* _THE TASK_:
Please pull out the lines of the listing below without any changes, starting with the line that contains "and SEO courses!**" and going on through the final line of the listing.

* _INFORMATION SHOWN_:
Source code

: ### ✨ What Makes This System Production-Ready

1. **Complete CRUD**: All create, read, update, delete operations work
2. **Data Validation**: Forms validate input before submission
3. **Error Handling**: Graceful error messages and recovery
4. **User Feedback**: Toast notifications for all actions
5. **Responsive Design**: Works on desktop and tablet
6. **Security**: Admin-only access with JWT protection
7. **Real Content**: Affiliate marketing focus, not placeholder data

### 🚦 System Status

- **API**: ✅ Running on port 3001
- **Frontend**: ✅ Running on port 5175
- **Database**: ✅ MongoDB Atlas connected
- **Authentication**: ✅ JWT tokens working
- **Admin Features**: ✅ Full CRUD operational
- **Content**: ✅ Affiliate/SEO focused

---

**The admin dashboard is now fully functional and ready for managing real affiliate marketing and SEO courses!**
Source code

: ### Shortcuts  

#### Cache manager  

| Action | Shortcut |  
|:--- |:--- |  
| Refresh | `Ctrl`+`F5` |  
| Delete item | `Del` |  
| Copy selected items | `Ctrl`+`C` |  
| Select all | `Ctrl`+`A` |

* _ANSWER TO THIS PROBLEM_:
**The admin dashboard is now fully functional and ready for managing real affiliate marketing and SEO courses!**
Source code

: ### Shortcuts  

#### Cache manager  

| Action | Shortcut |  
|:--- |:--- |  
| Refresh | `Ctrl`+`F5` |  
| Delete item | `Del` |  
| Copy selected items | `Ctrl`+`C` |  
| Select all | `Ctrl`+`A` |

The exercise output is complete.